How to complete this task: Copy out all the entries shown below, exactly as they appear.

Source material:

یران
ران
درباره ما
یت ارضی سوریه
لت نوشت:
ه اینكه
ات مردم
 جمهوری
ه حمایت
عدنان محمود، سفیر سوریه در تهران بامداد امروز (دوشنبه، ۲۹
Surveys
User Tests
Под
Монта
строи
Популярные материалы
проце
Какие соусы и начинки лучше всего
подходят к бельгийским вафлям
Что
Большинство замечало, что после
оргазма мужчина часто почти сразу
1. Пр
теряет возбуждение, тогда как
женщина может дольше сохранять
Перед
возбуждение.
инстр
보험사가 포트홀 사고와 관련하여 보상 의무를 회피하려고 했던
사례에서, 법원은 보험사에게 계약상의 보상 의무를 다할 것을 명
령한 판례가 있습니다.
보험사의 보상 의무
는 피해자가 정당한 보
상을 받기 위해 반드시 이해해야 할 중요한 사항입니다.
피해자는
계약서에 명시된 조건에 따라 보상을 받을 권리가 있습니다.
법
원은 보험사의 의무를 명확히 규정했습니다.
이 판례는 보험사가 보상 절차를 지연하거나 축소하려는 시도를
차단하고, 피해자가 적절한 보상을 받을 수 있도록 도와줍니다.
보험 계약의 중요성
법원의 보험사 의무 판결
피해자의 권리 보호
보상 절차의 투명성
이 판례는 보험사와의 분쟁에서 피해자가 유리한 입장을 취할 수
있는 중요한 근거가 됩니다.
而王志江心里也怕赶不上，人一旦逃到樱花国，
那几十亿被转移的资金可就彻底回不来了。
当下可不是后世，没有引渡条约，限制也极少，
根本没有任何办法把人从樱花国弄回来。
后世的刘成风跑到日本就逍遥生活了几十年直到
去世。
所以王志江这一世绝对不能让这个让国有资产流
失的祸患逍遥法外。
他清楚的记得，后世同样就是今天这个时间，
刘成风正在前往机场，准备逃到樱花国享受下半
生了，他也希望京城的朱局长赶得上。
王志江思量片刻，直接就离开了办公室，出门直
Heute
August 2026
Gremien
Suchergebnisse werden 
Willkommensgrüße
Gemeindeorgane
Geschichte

Solution:
یران
ران
درباره ما
یت ارضی سوریه
لت نوشت:
ه اینكه
ات مردم
 جمهوری
ه حمایت
عدنان محمود، سفیر سوریه در تهران بامداد امروز (دوشنبه، ۲۹
Surveys
User Tests
Под
Монта
строи
Популярные материалы
проце
Какие соусы и начинки лучше всего
подходят к бельгийским вафлям
Что
Большинство замечало, что после
оргазма мужчина часто почти сразу
1. Пр
теряет возбуждение, тогда как
женщина может дольше сохранять
Перед
возбуждение.
инстр
보험사가 포트홀 사고와 관련하여 보상 의무를 회피하려고 했던
사례에서, 법원은 보험사에게 계약상의 보상 의무를 다할 것을 명
령한 판례가 있습니다.
보험사의 보상 의무
는 피해자가 정당한 보
상을 받기 위해 반드시 이해해야 할 중요한 사항입니다.
피해자는
계약서에 명시된 조건에 따라 보상을 받을 권리가 있습니다.
법
원은 보험사의 의무를 명확히 규정했습니다.
이 판례는 보험사가 보상 절차를 지연하거나 축소하려는 시도를
차단하고, 피해자가 적절한 보상을 받을 수 있도록 도와줍니다.
보험 계약의 중요성
법원의 보험사 의무 판결
피해자의 권리 보호
보상 절차의 투명성
이 판례는 보험사와의 분쟁에서 피해자가 유리한 입장을 취할 수
있는 중요한 근거가 됩니다.
而王志江心里也怕赶不上，人一旦逃到樱花国，
那几十亿被转移的资金可就彻底回不来了。
当下可不是后世，没有引渡条约，限制也极少，
根本没有任何办法把人从樱花国弄回来。
后世的刘成风跑到日本就逍遥生活了几十年直到
去世。
所以王志江这一世绝对不能让这个让国有资产流
失的祸患逍遥法外。
他清楚的记得，后世同样就是今天这个时间，
刘成风正在前往机场，准备逃到樱花国享受下半
生了，他也希望京城的朱局长赶得上。
王志江思量片刻，直接就离开了办公室，出门直
Heute
August 2026
Gremien
Suchergebnisse werden 
Willkommensgrüße
Gemeindeorgane
Geschichte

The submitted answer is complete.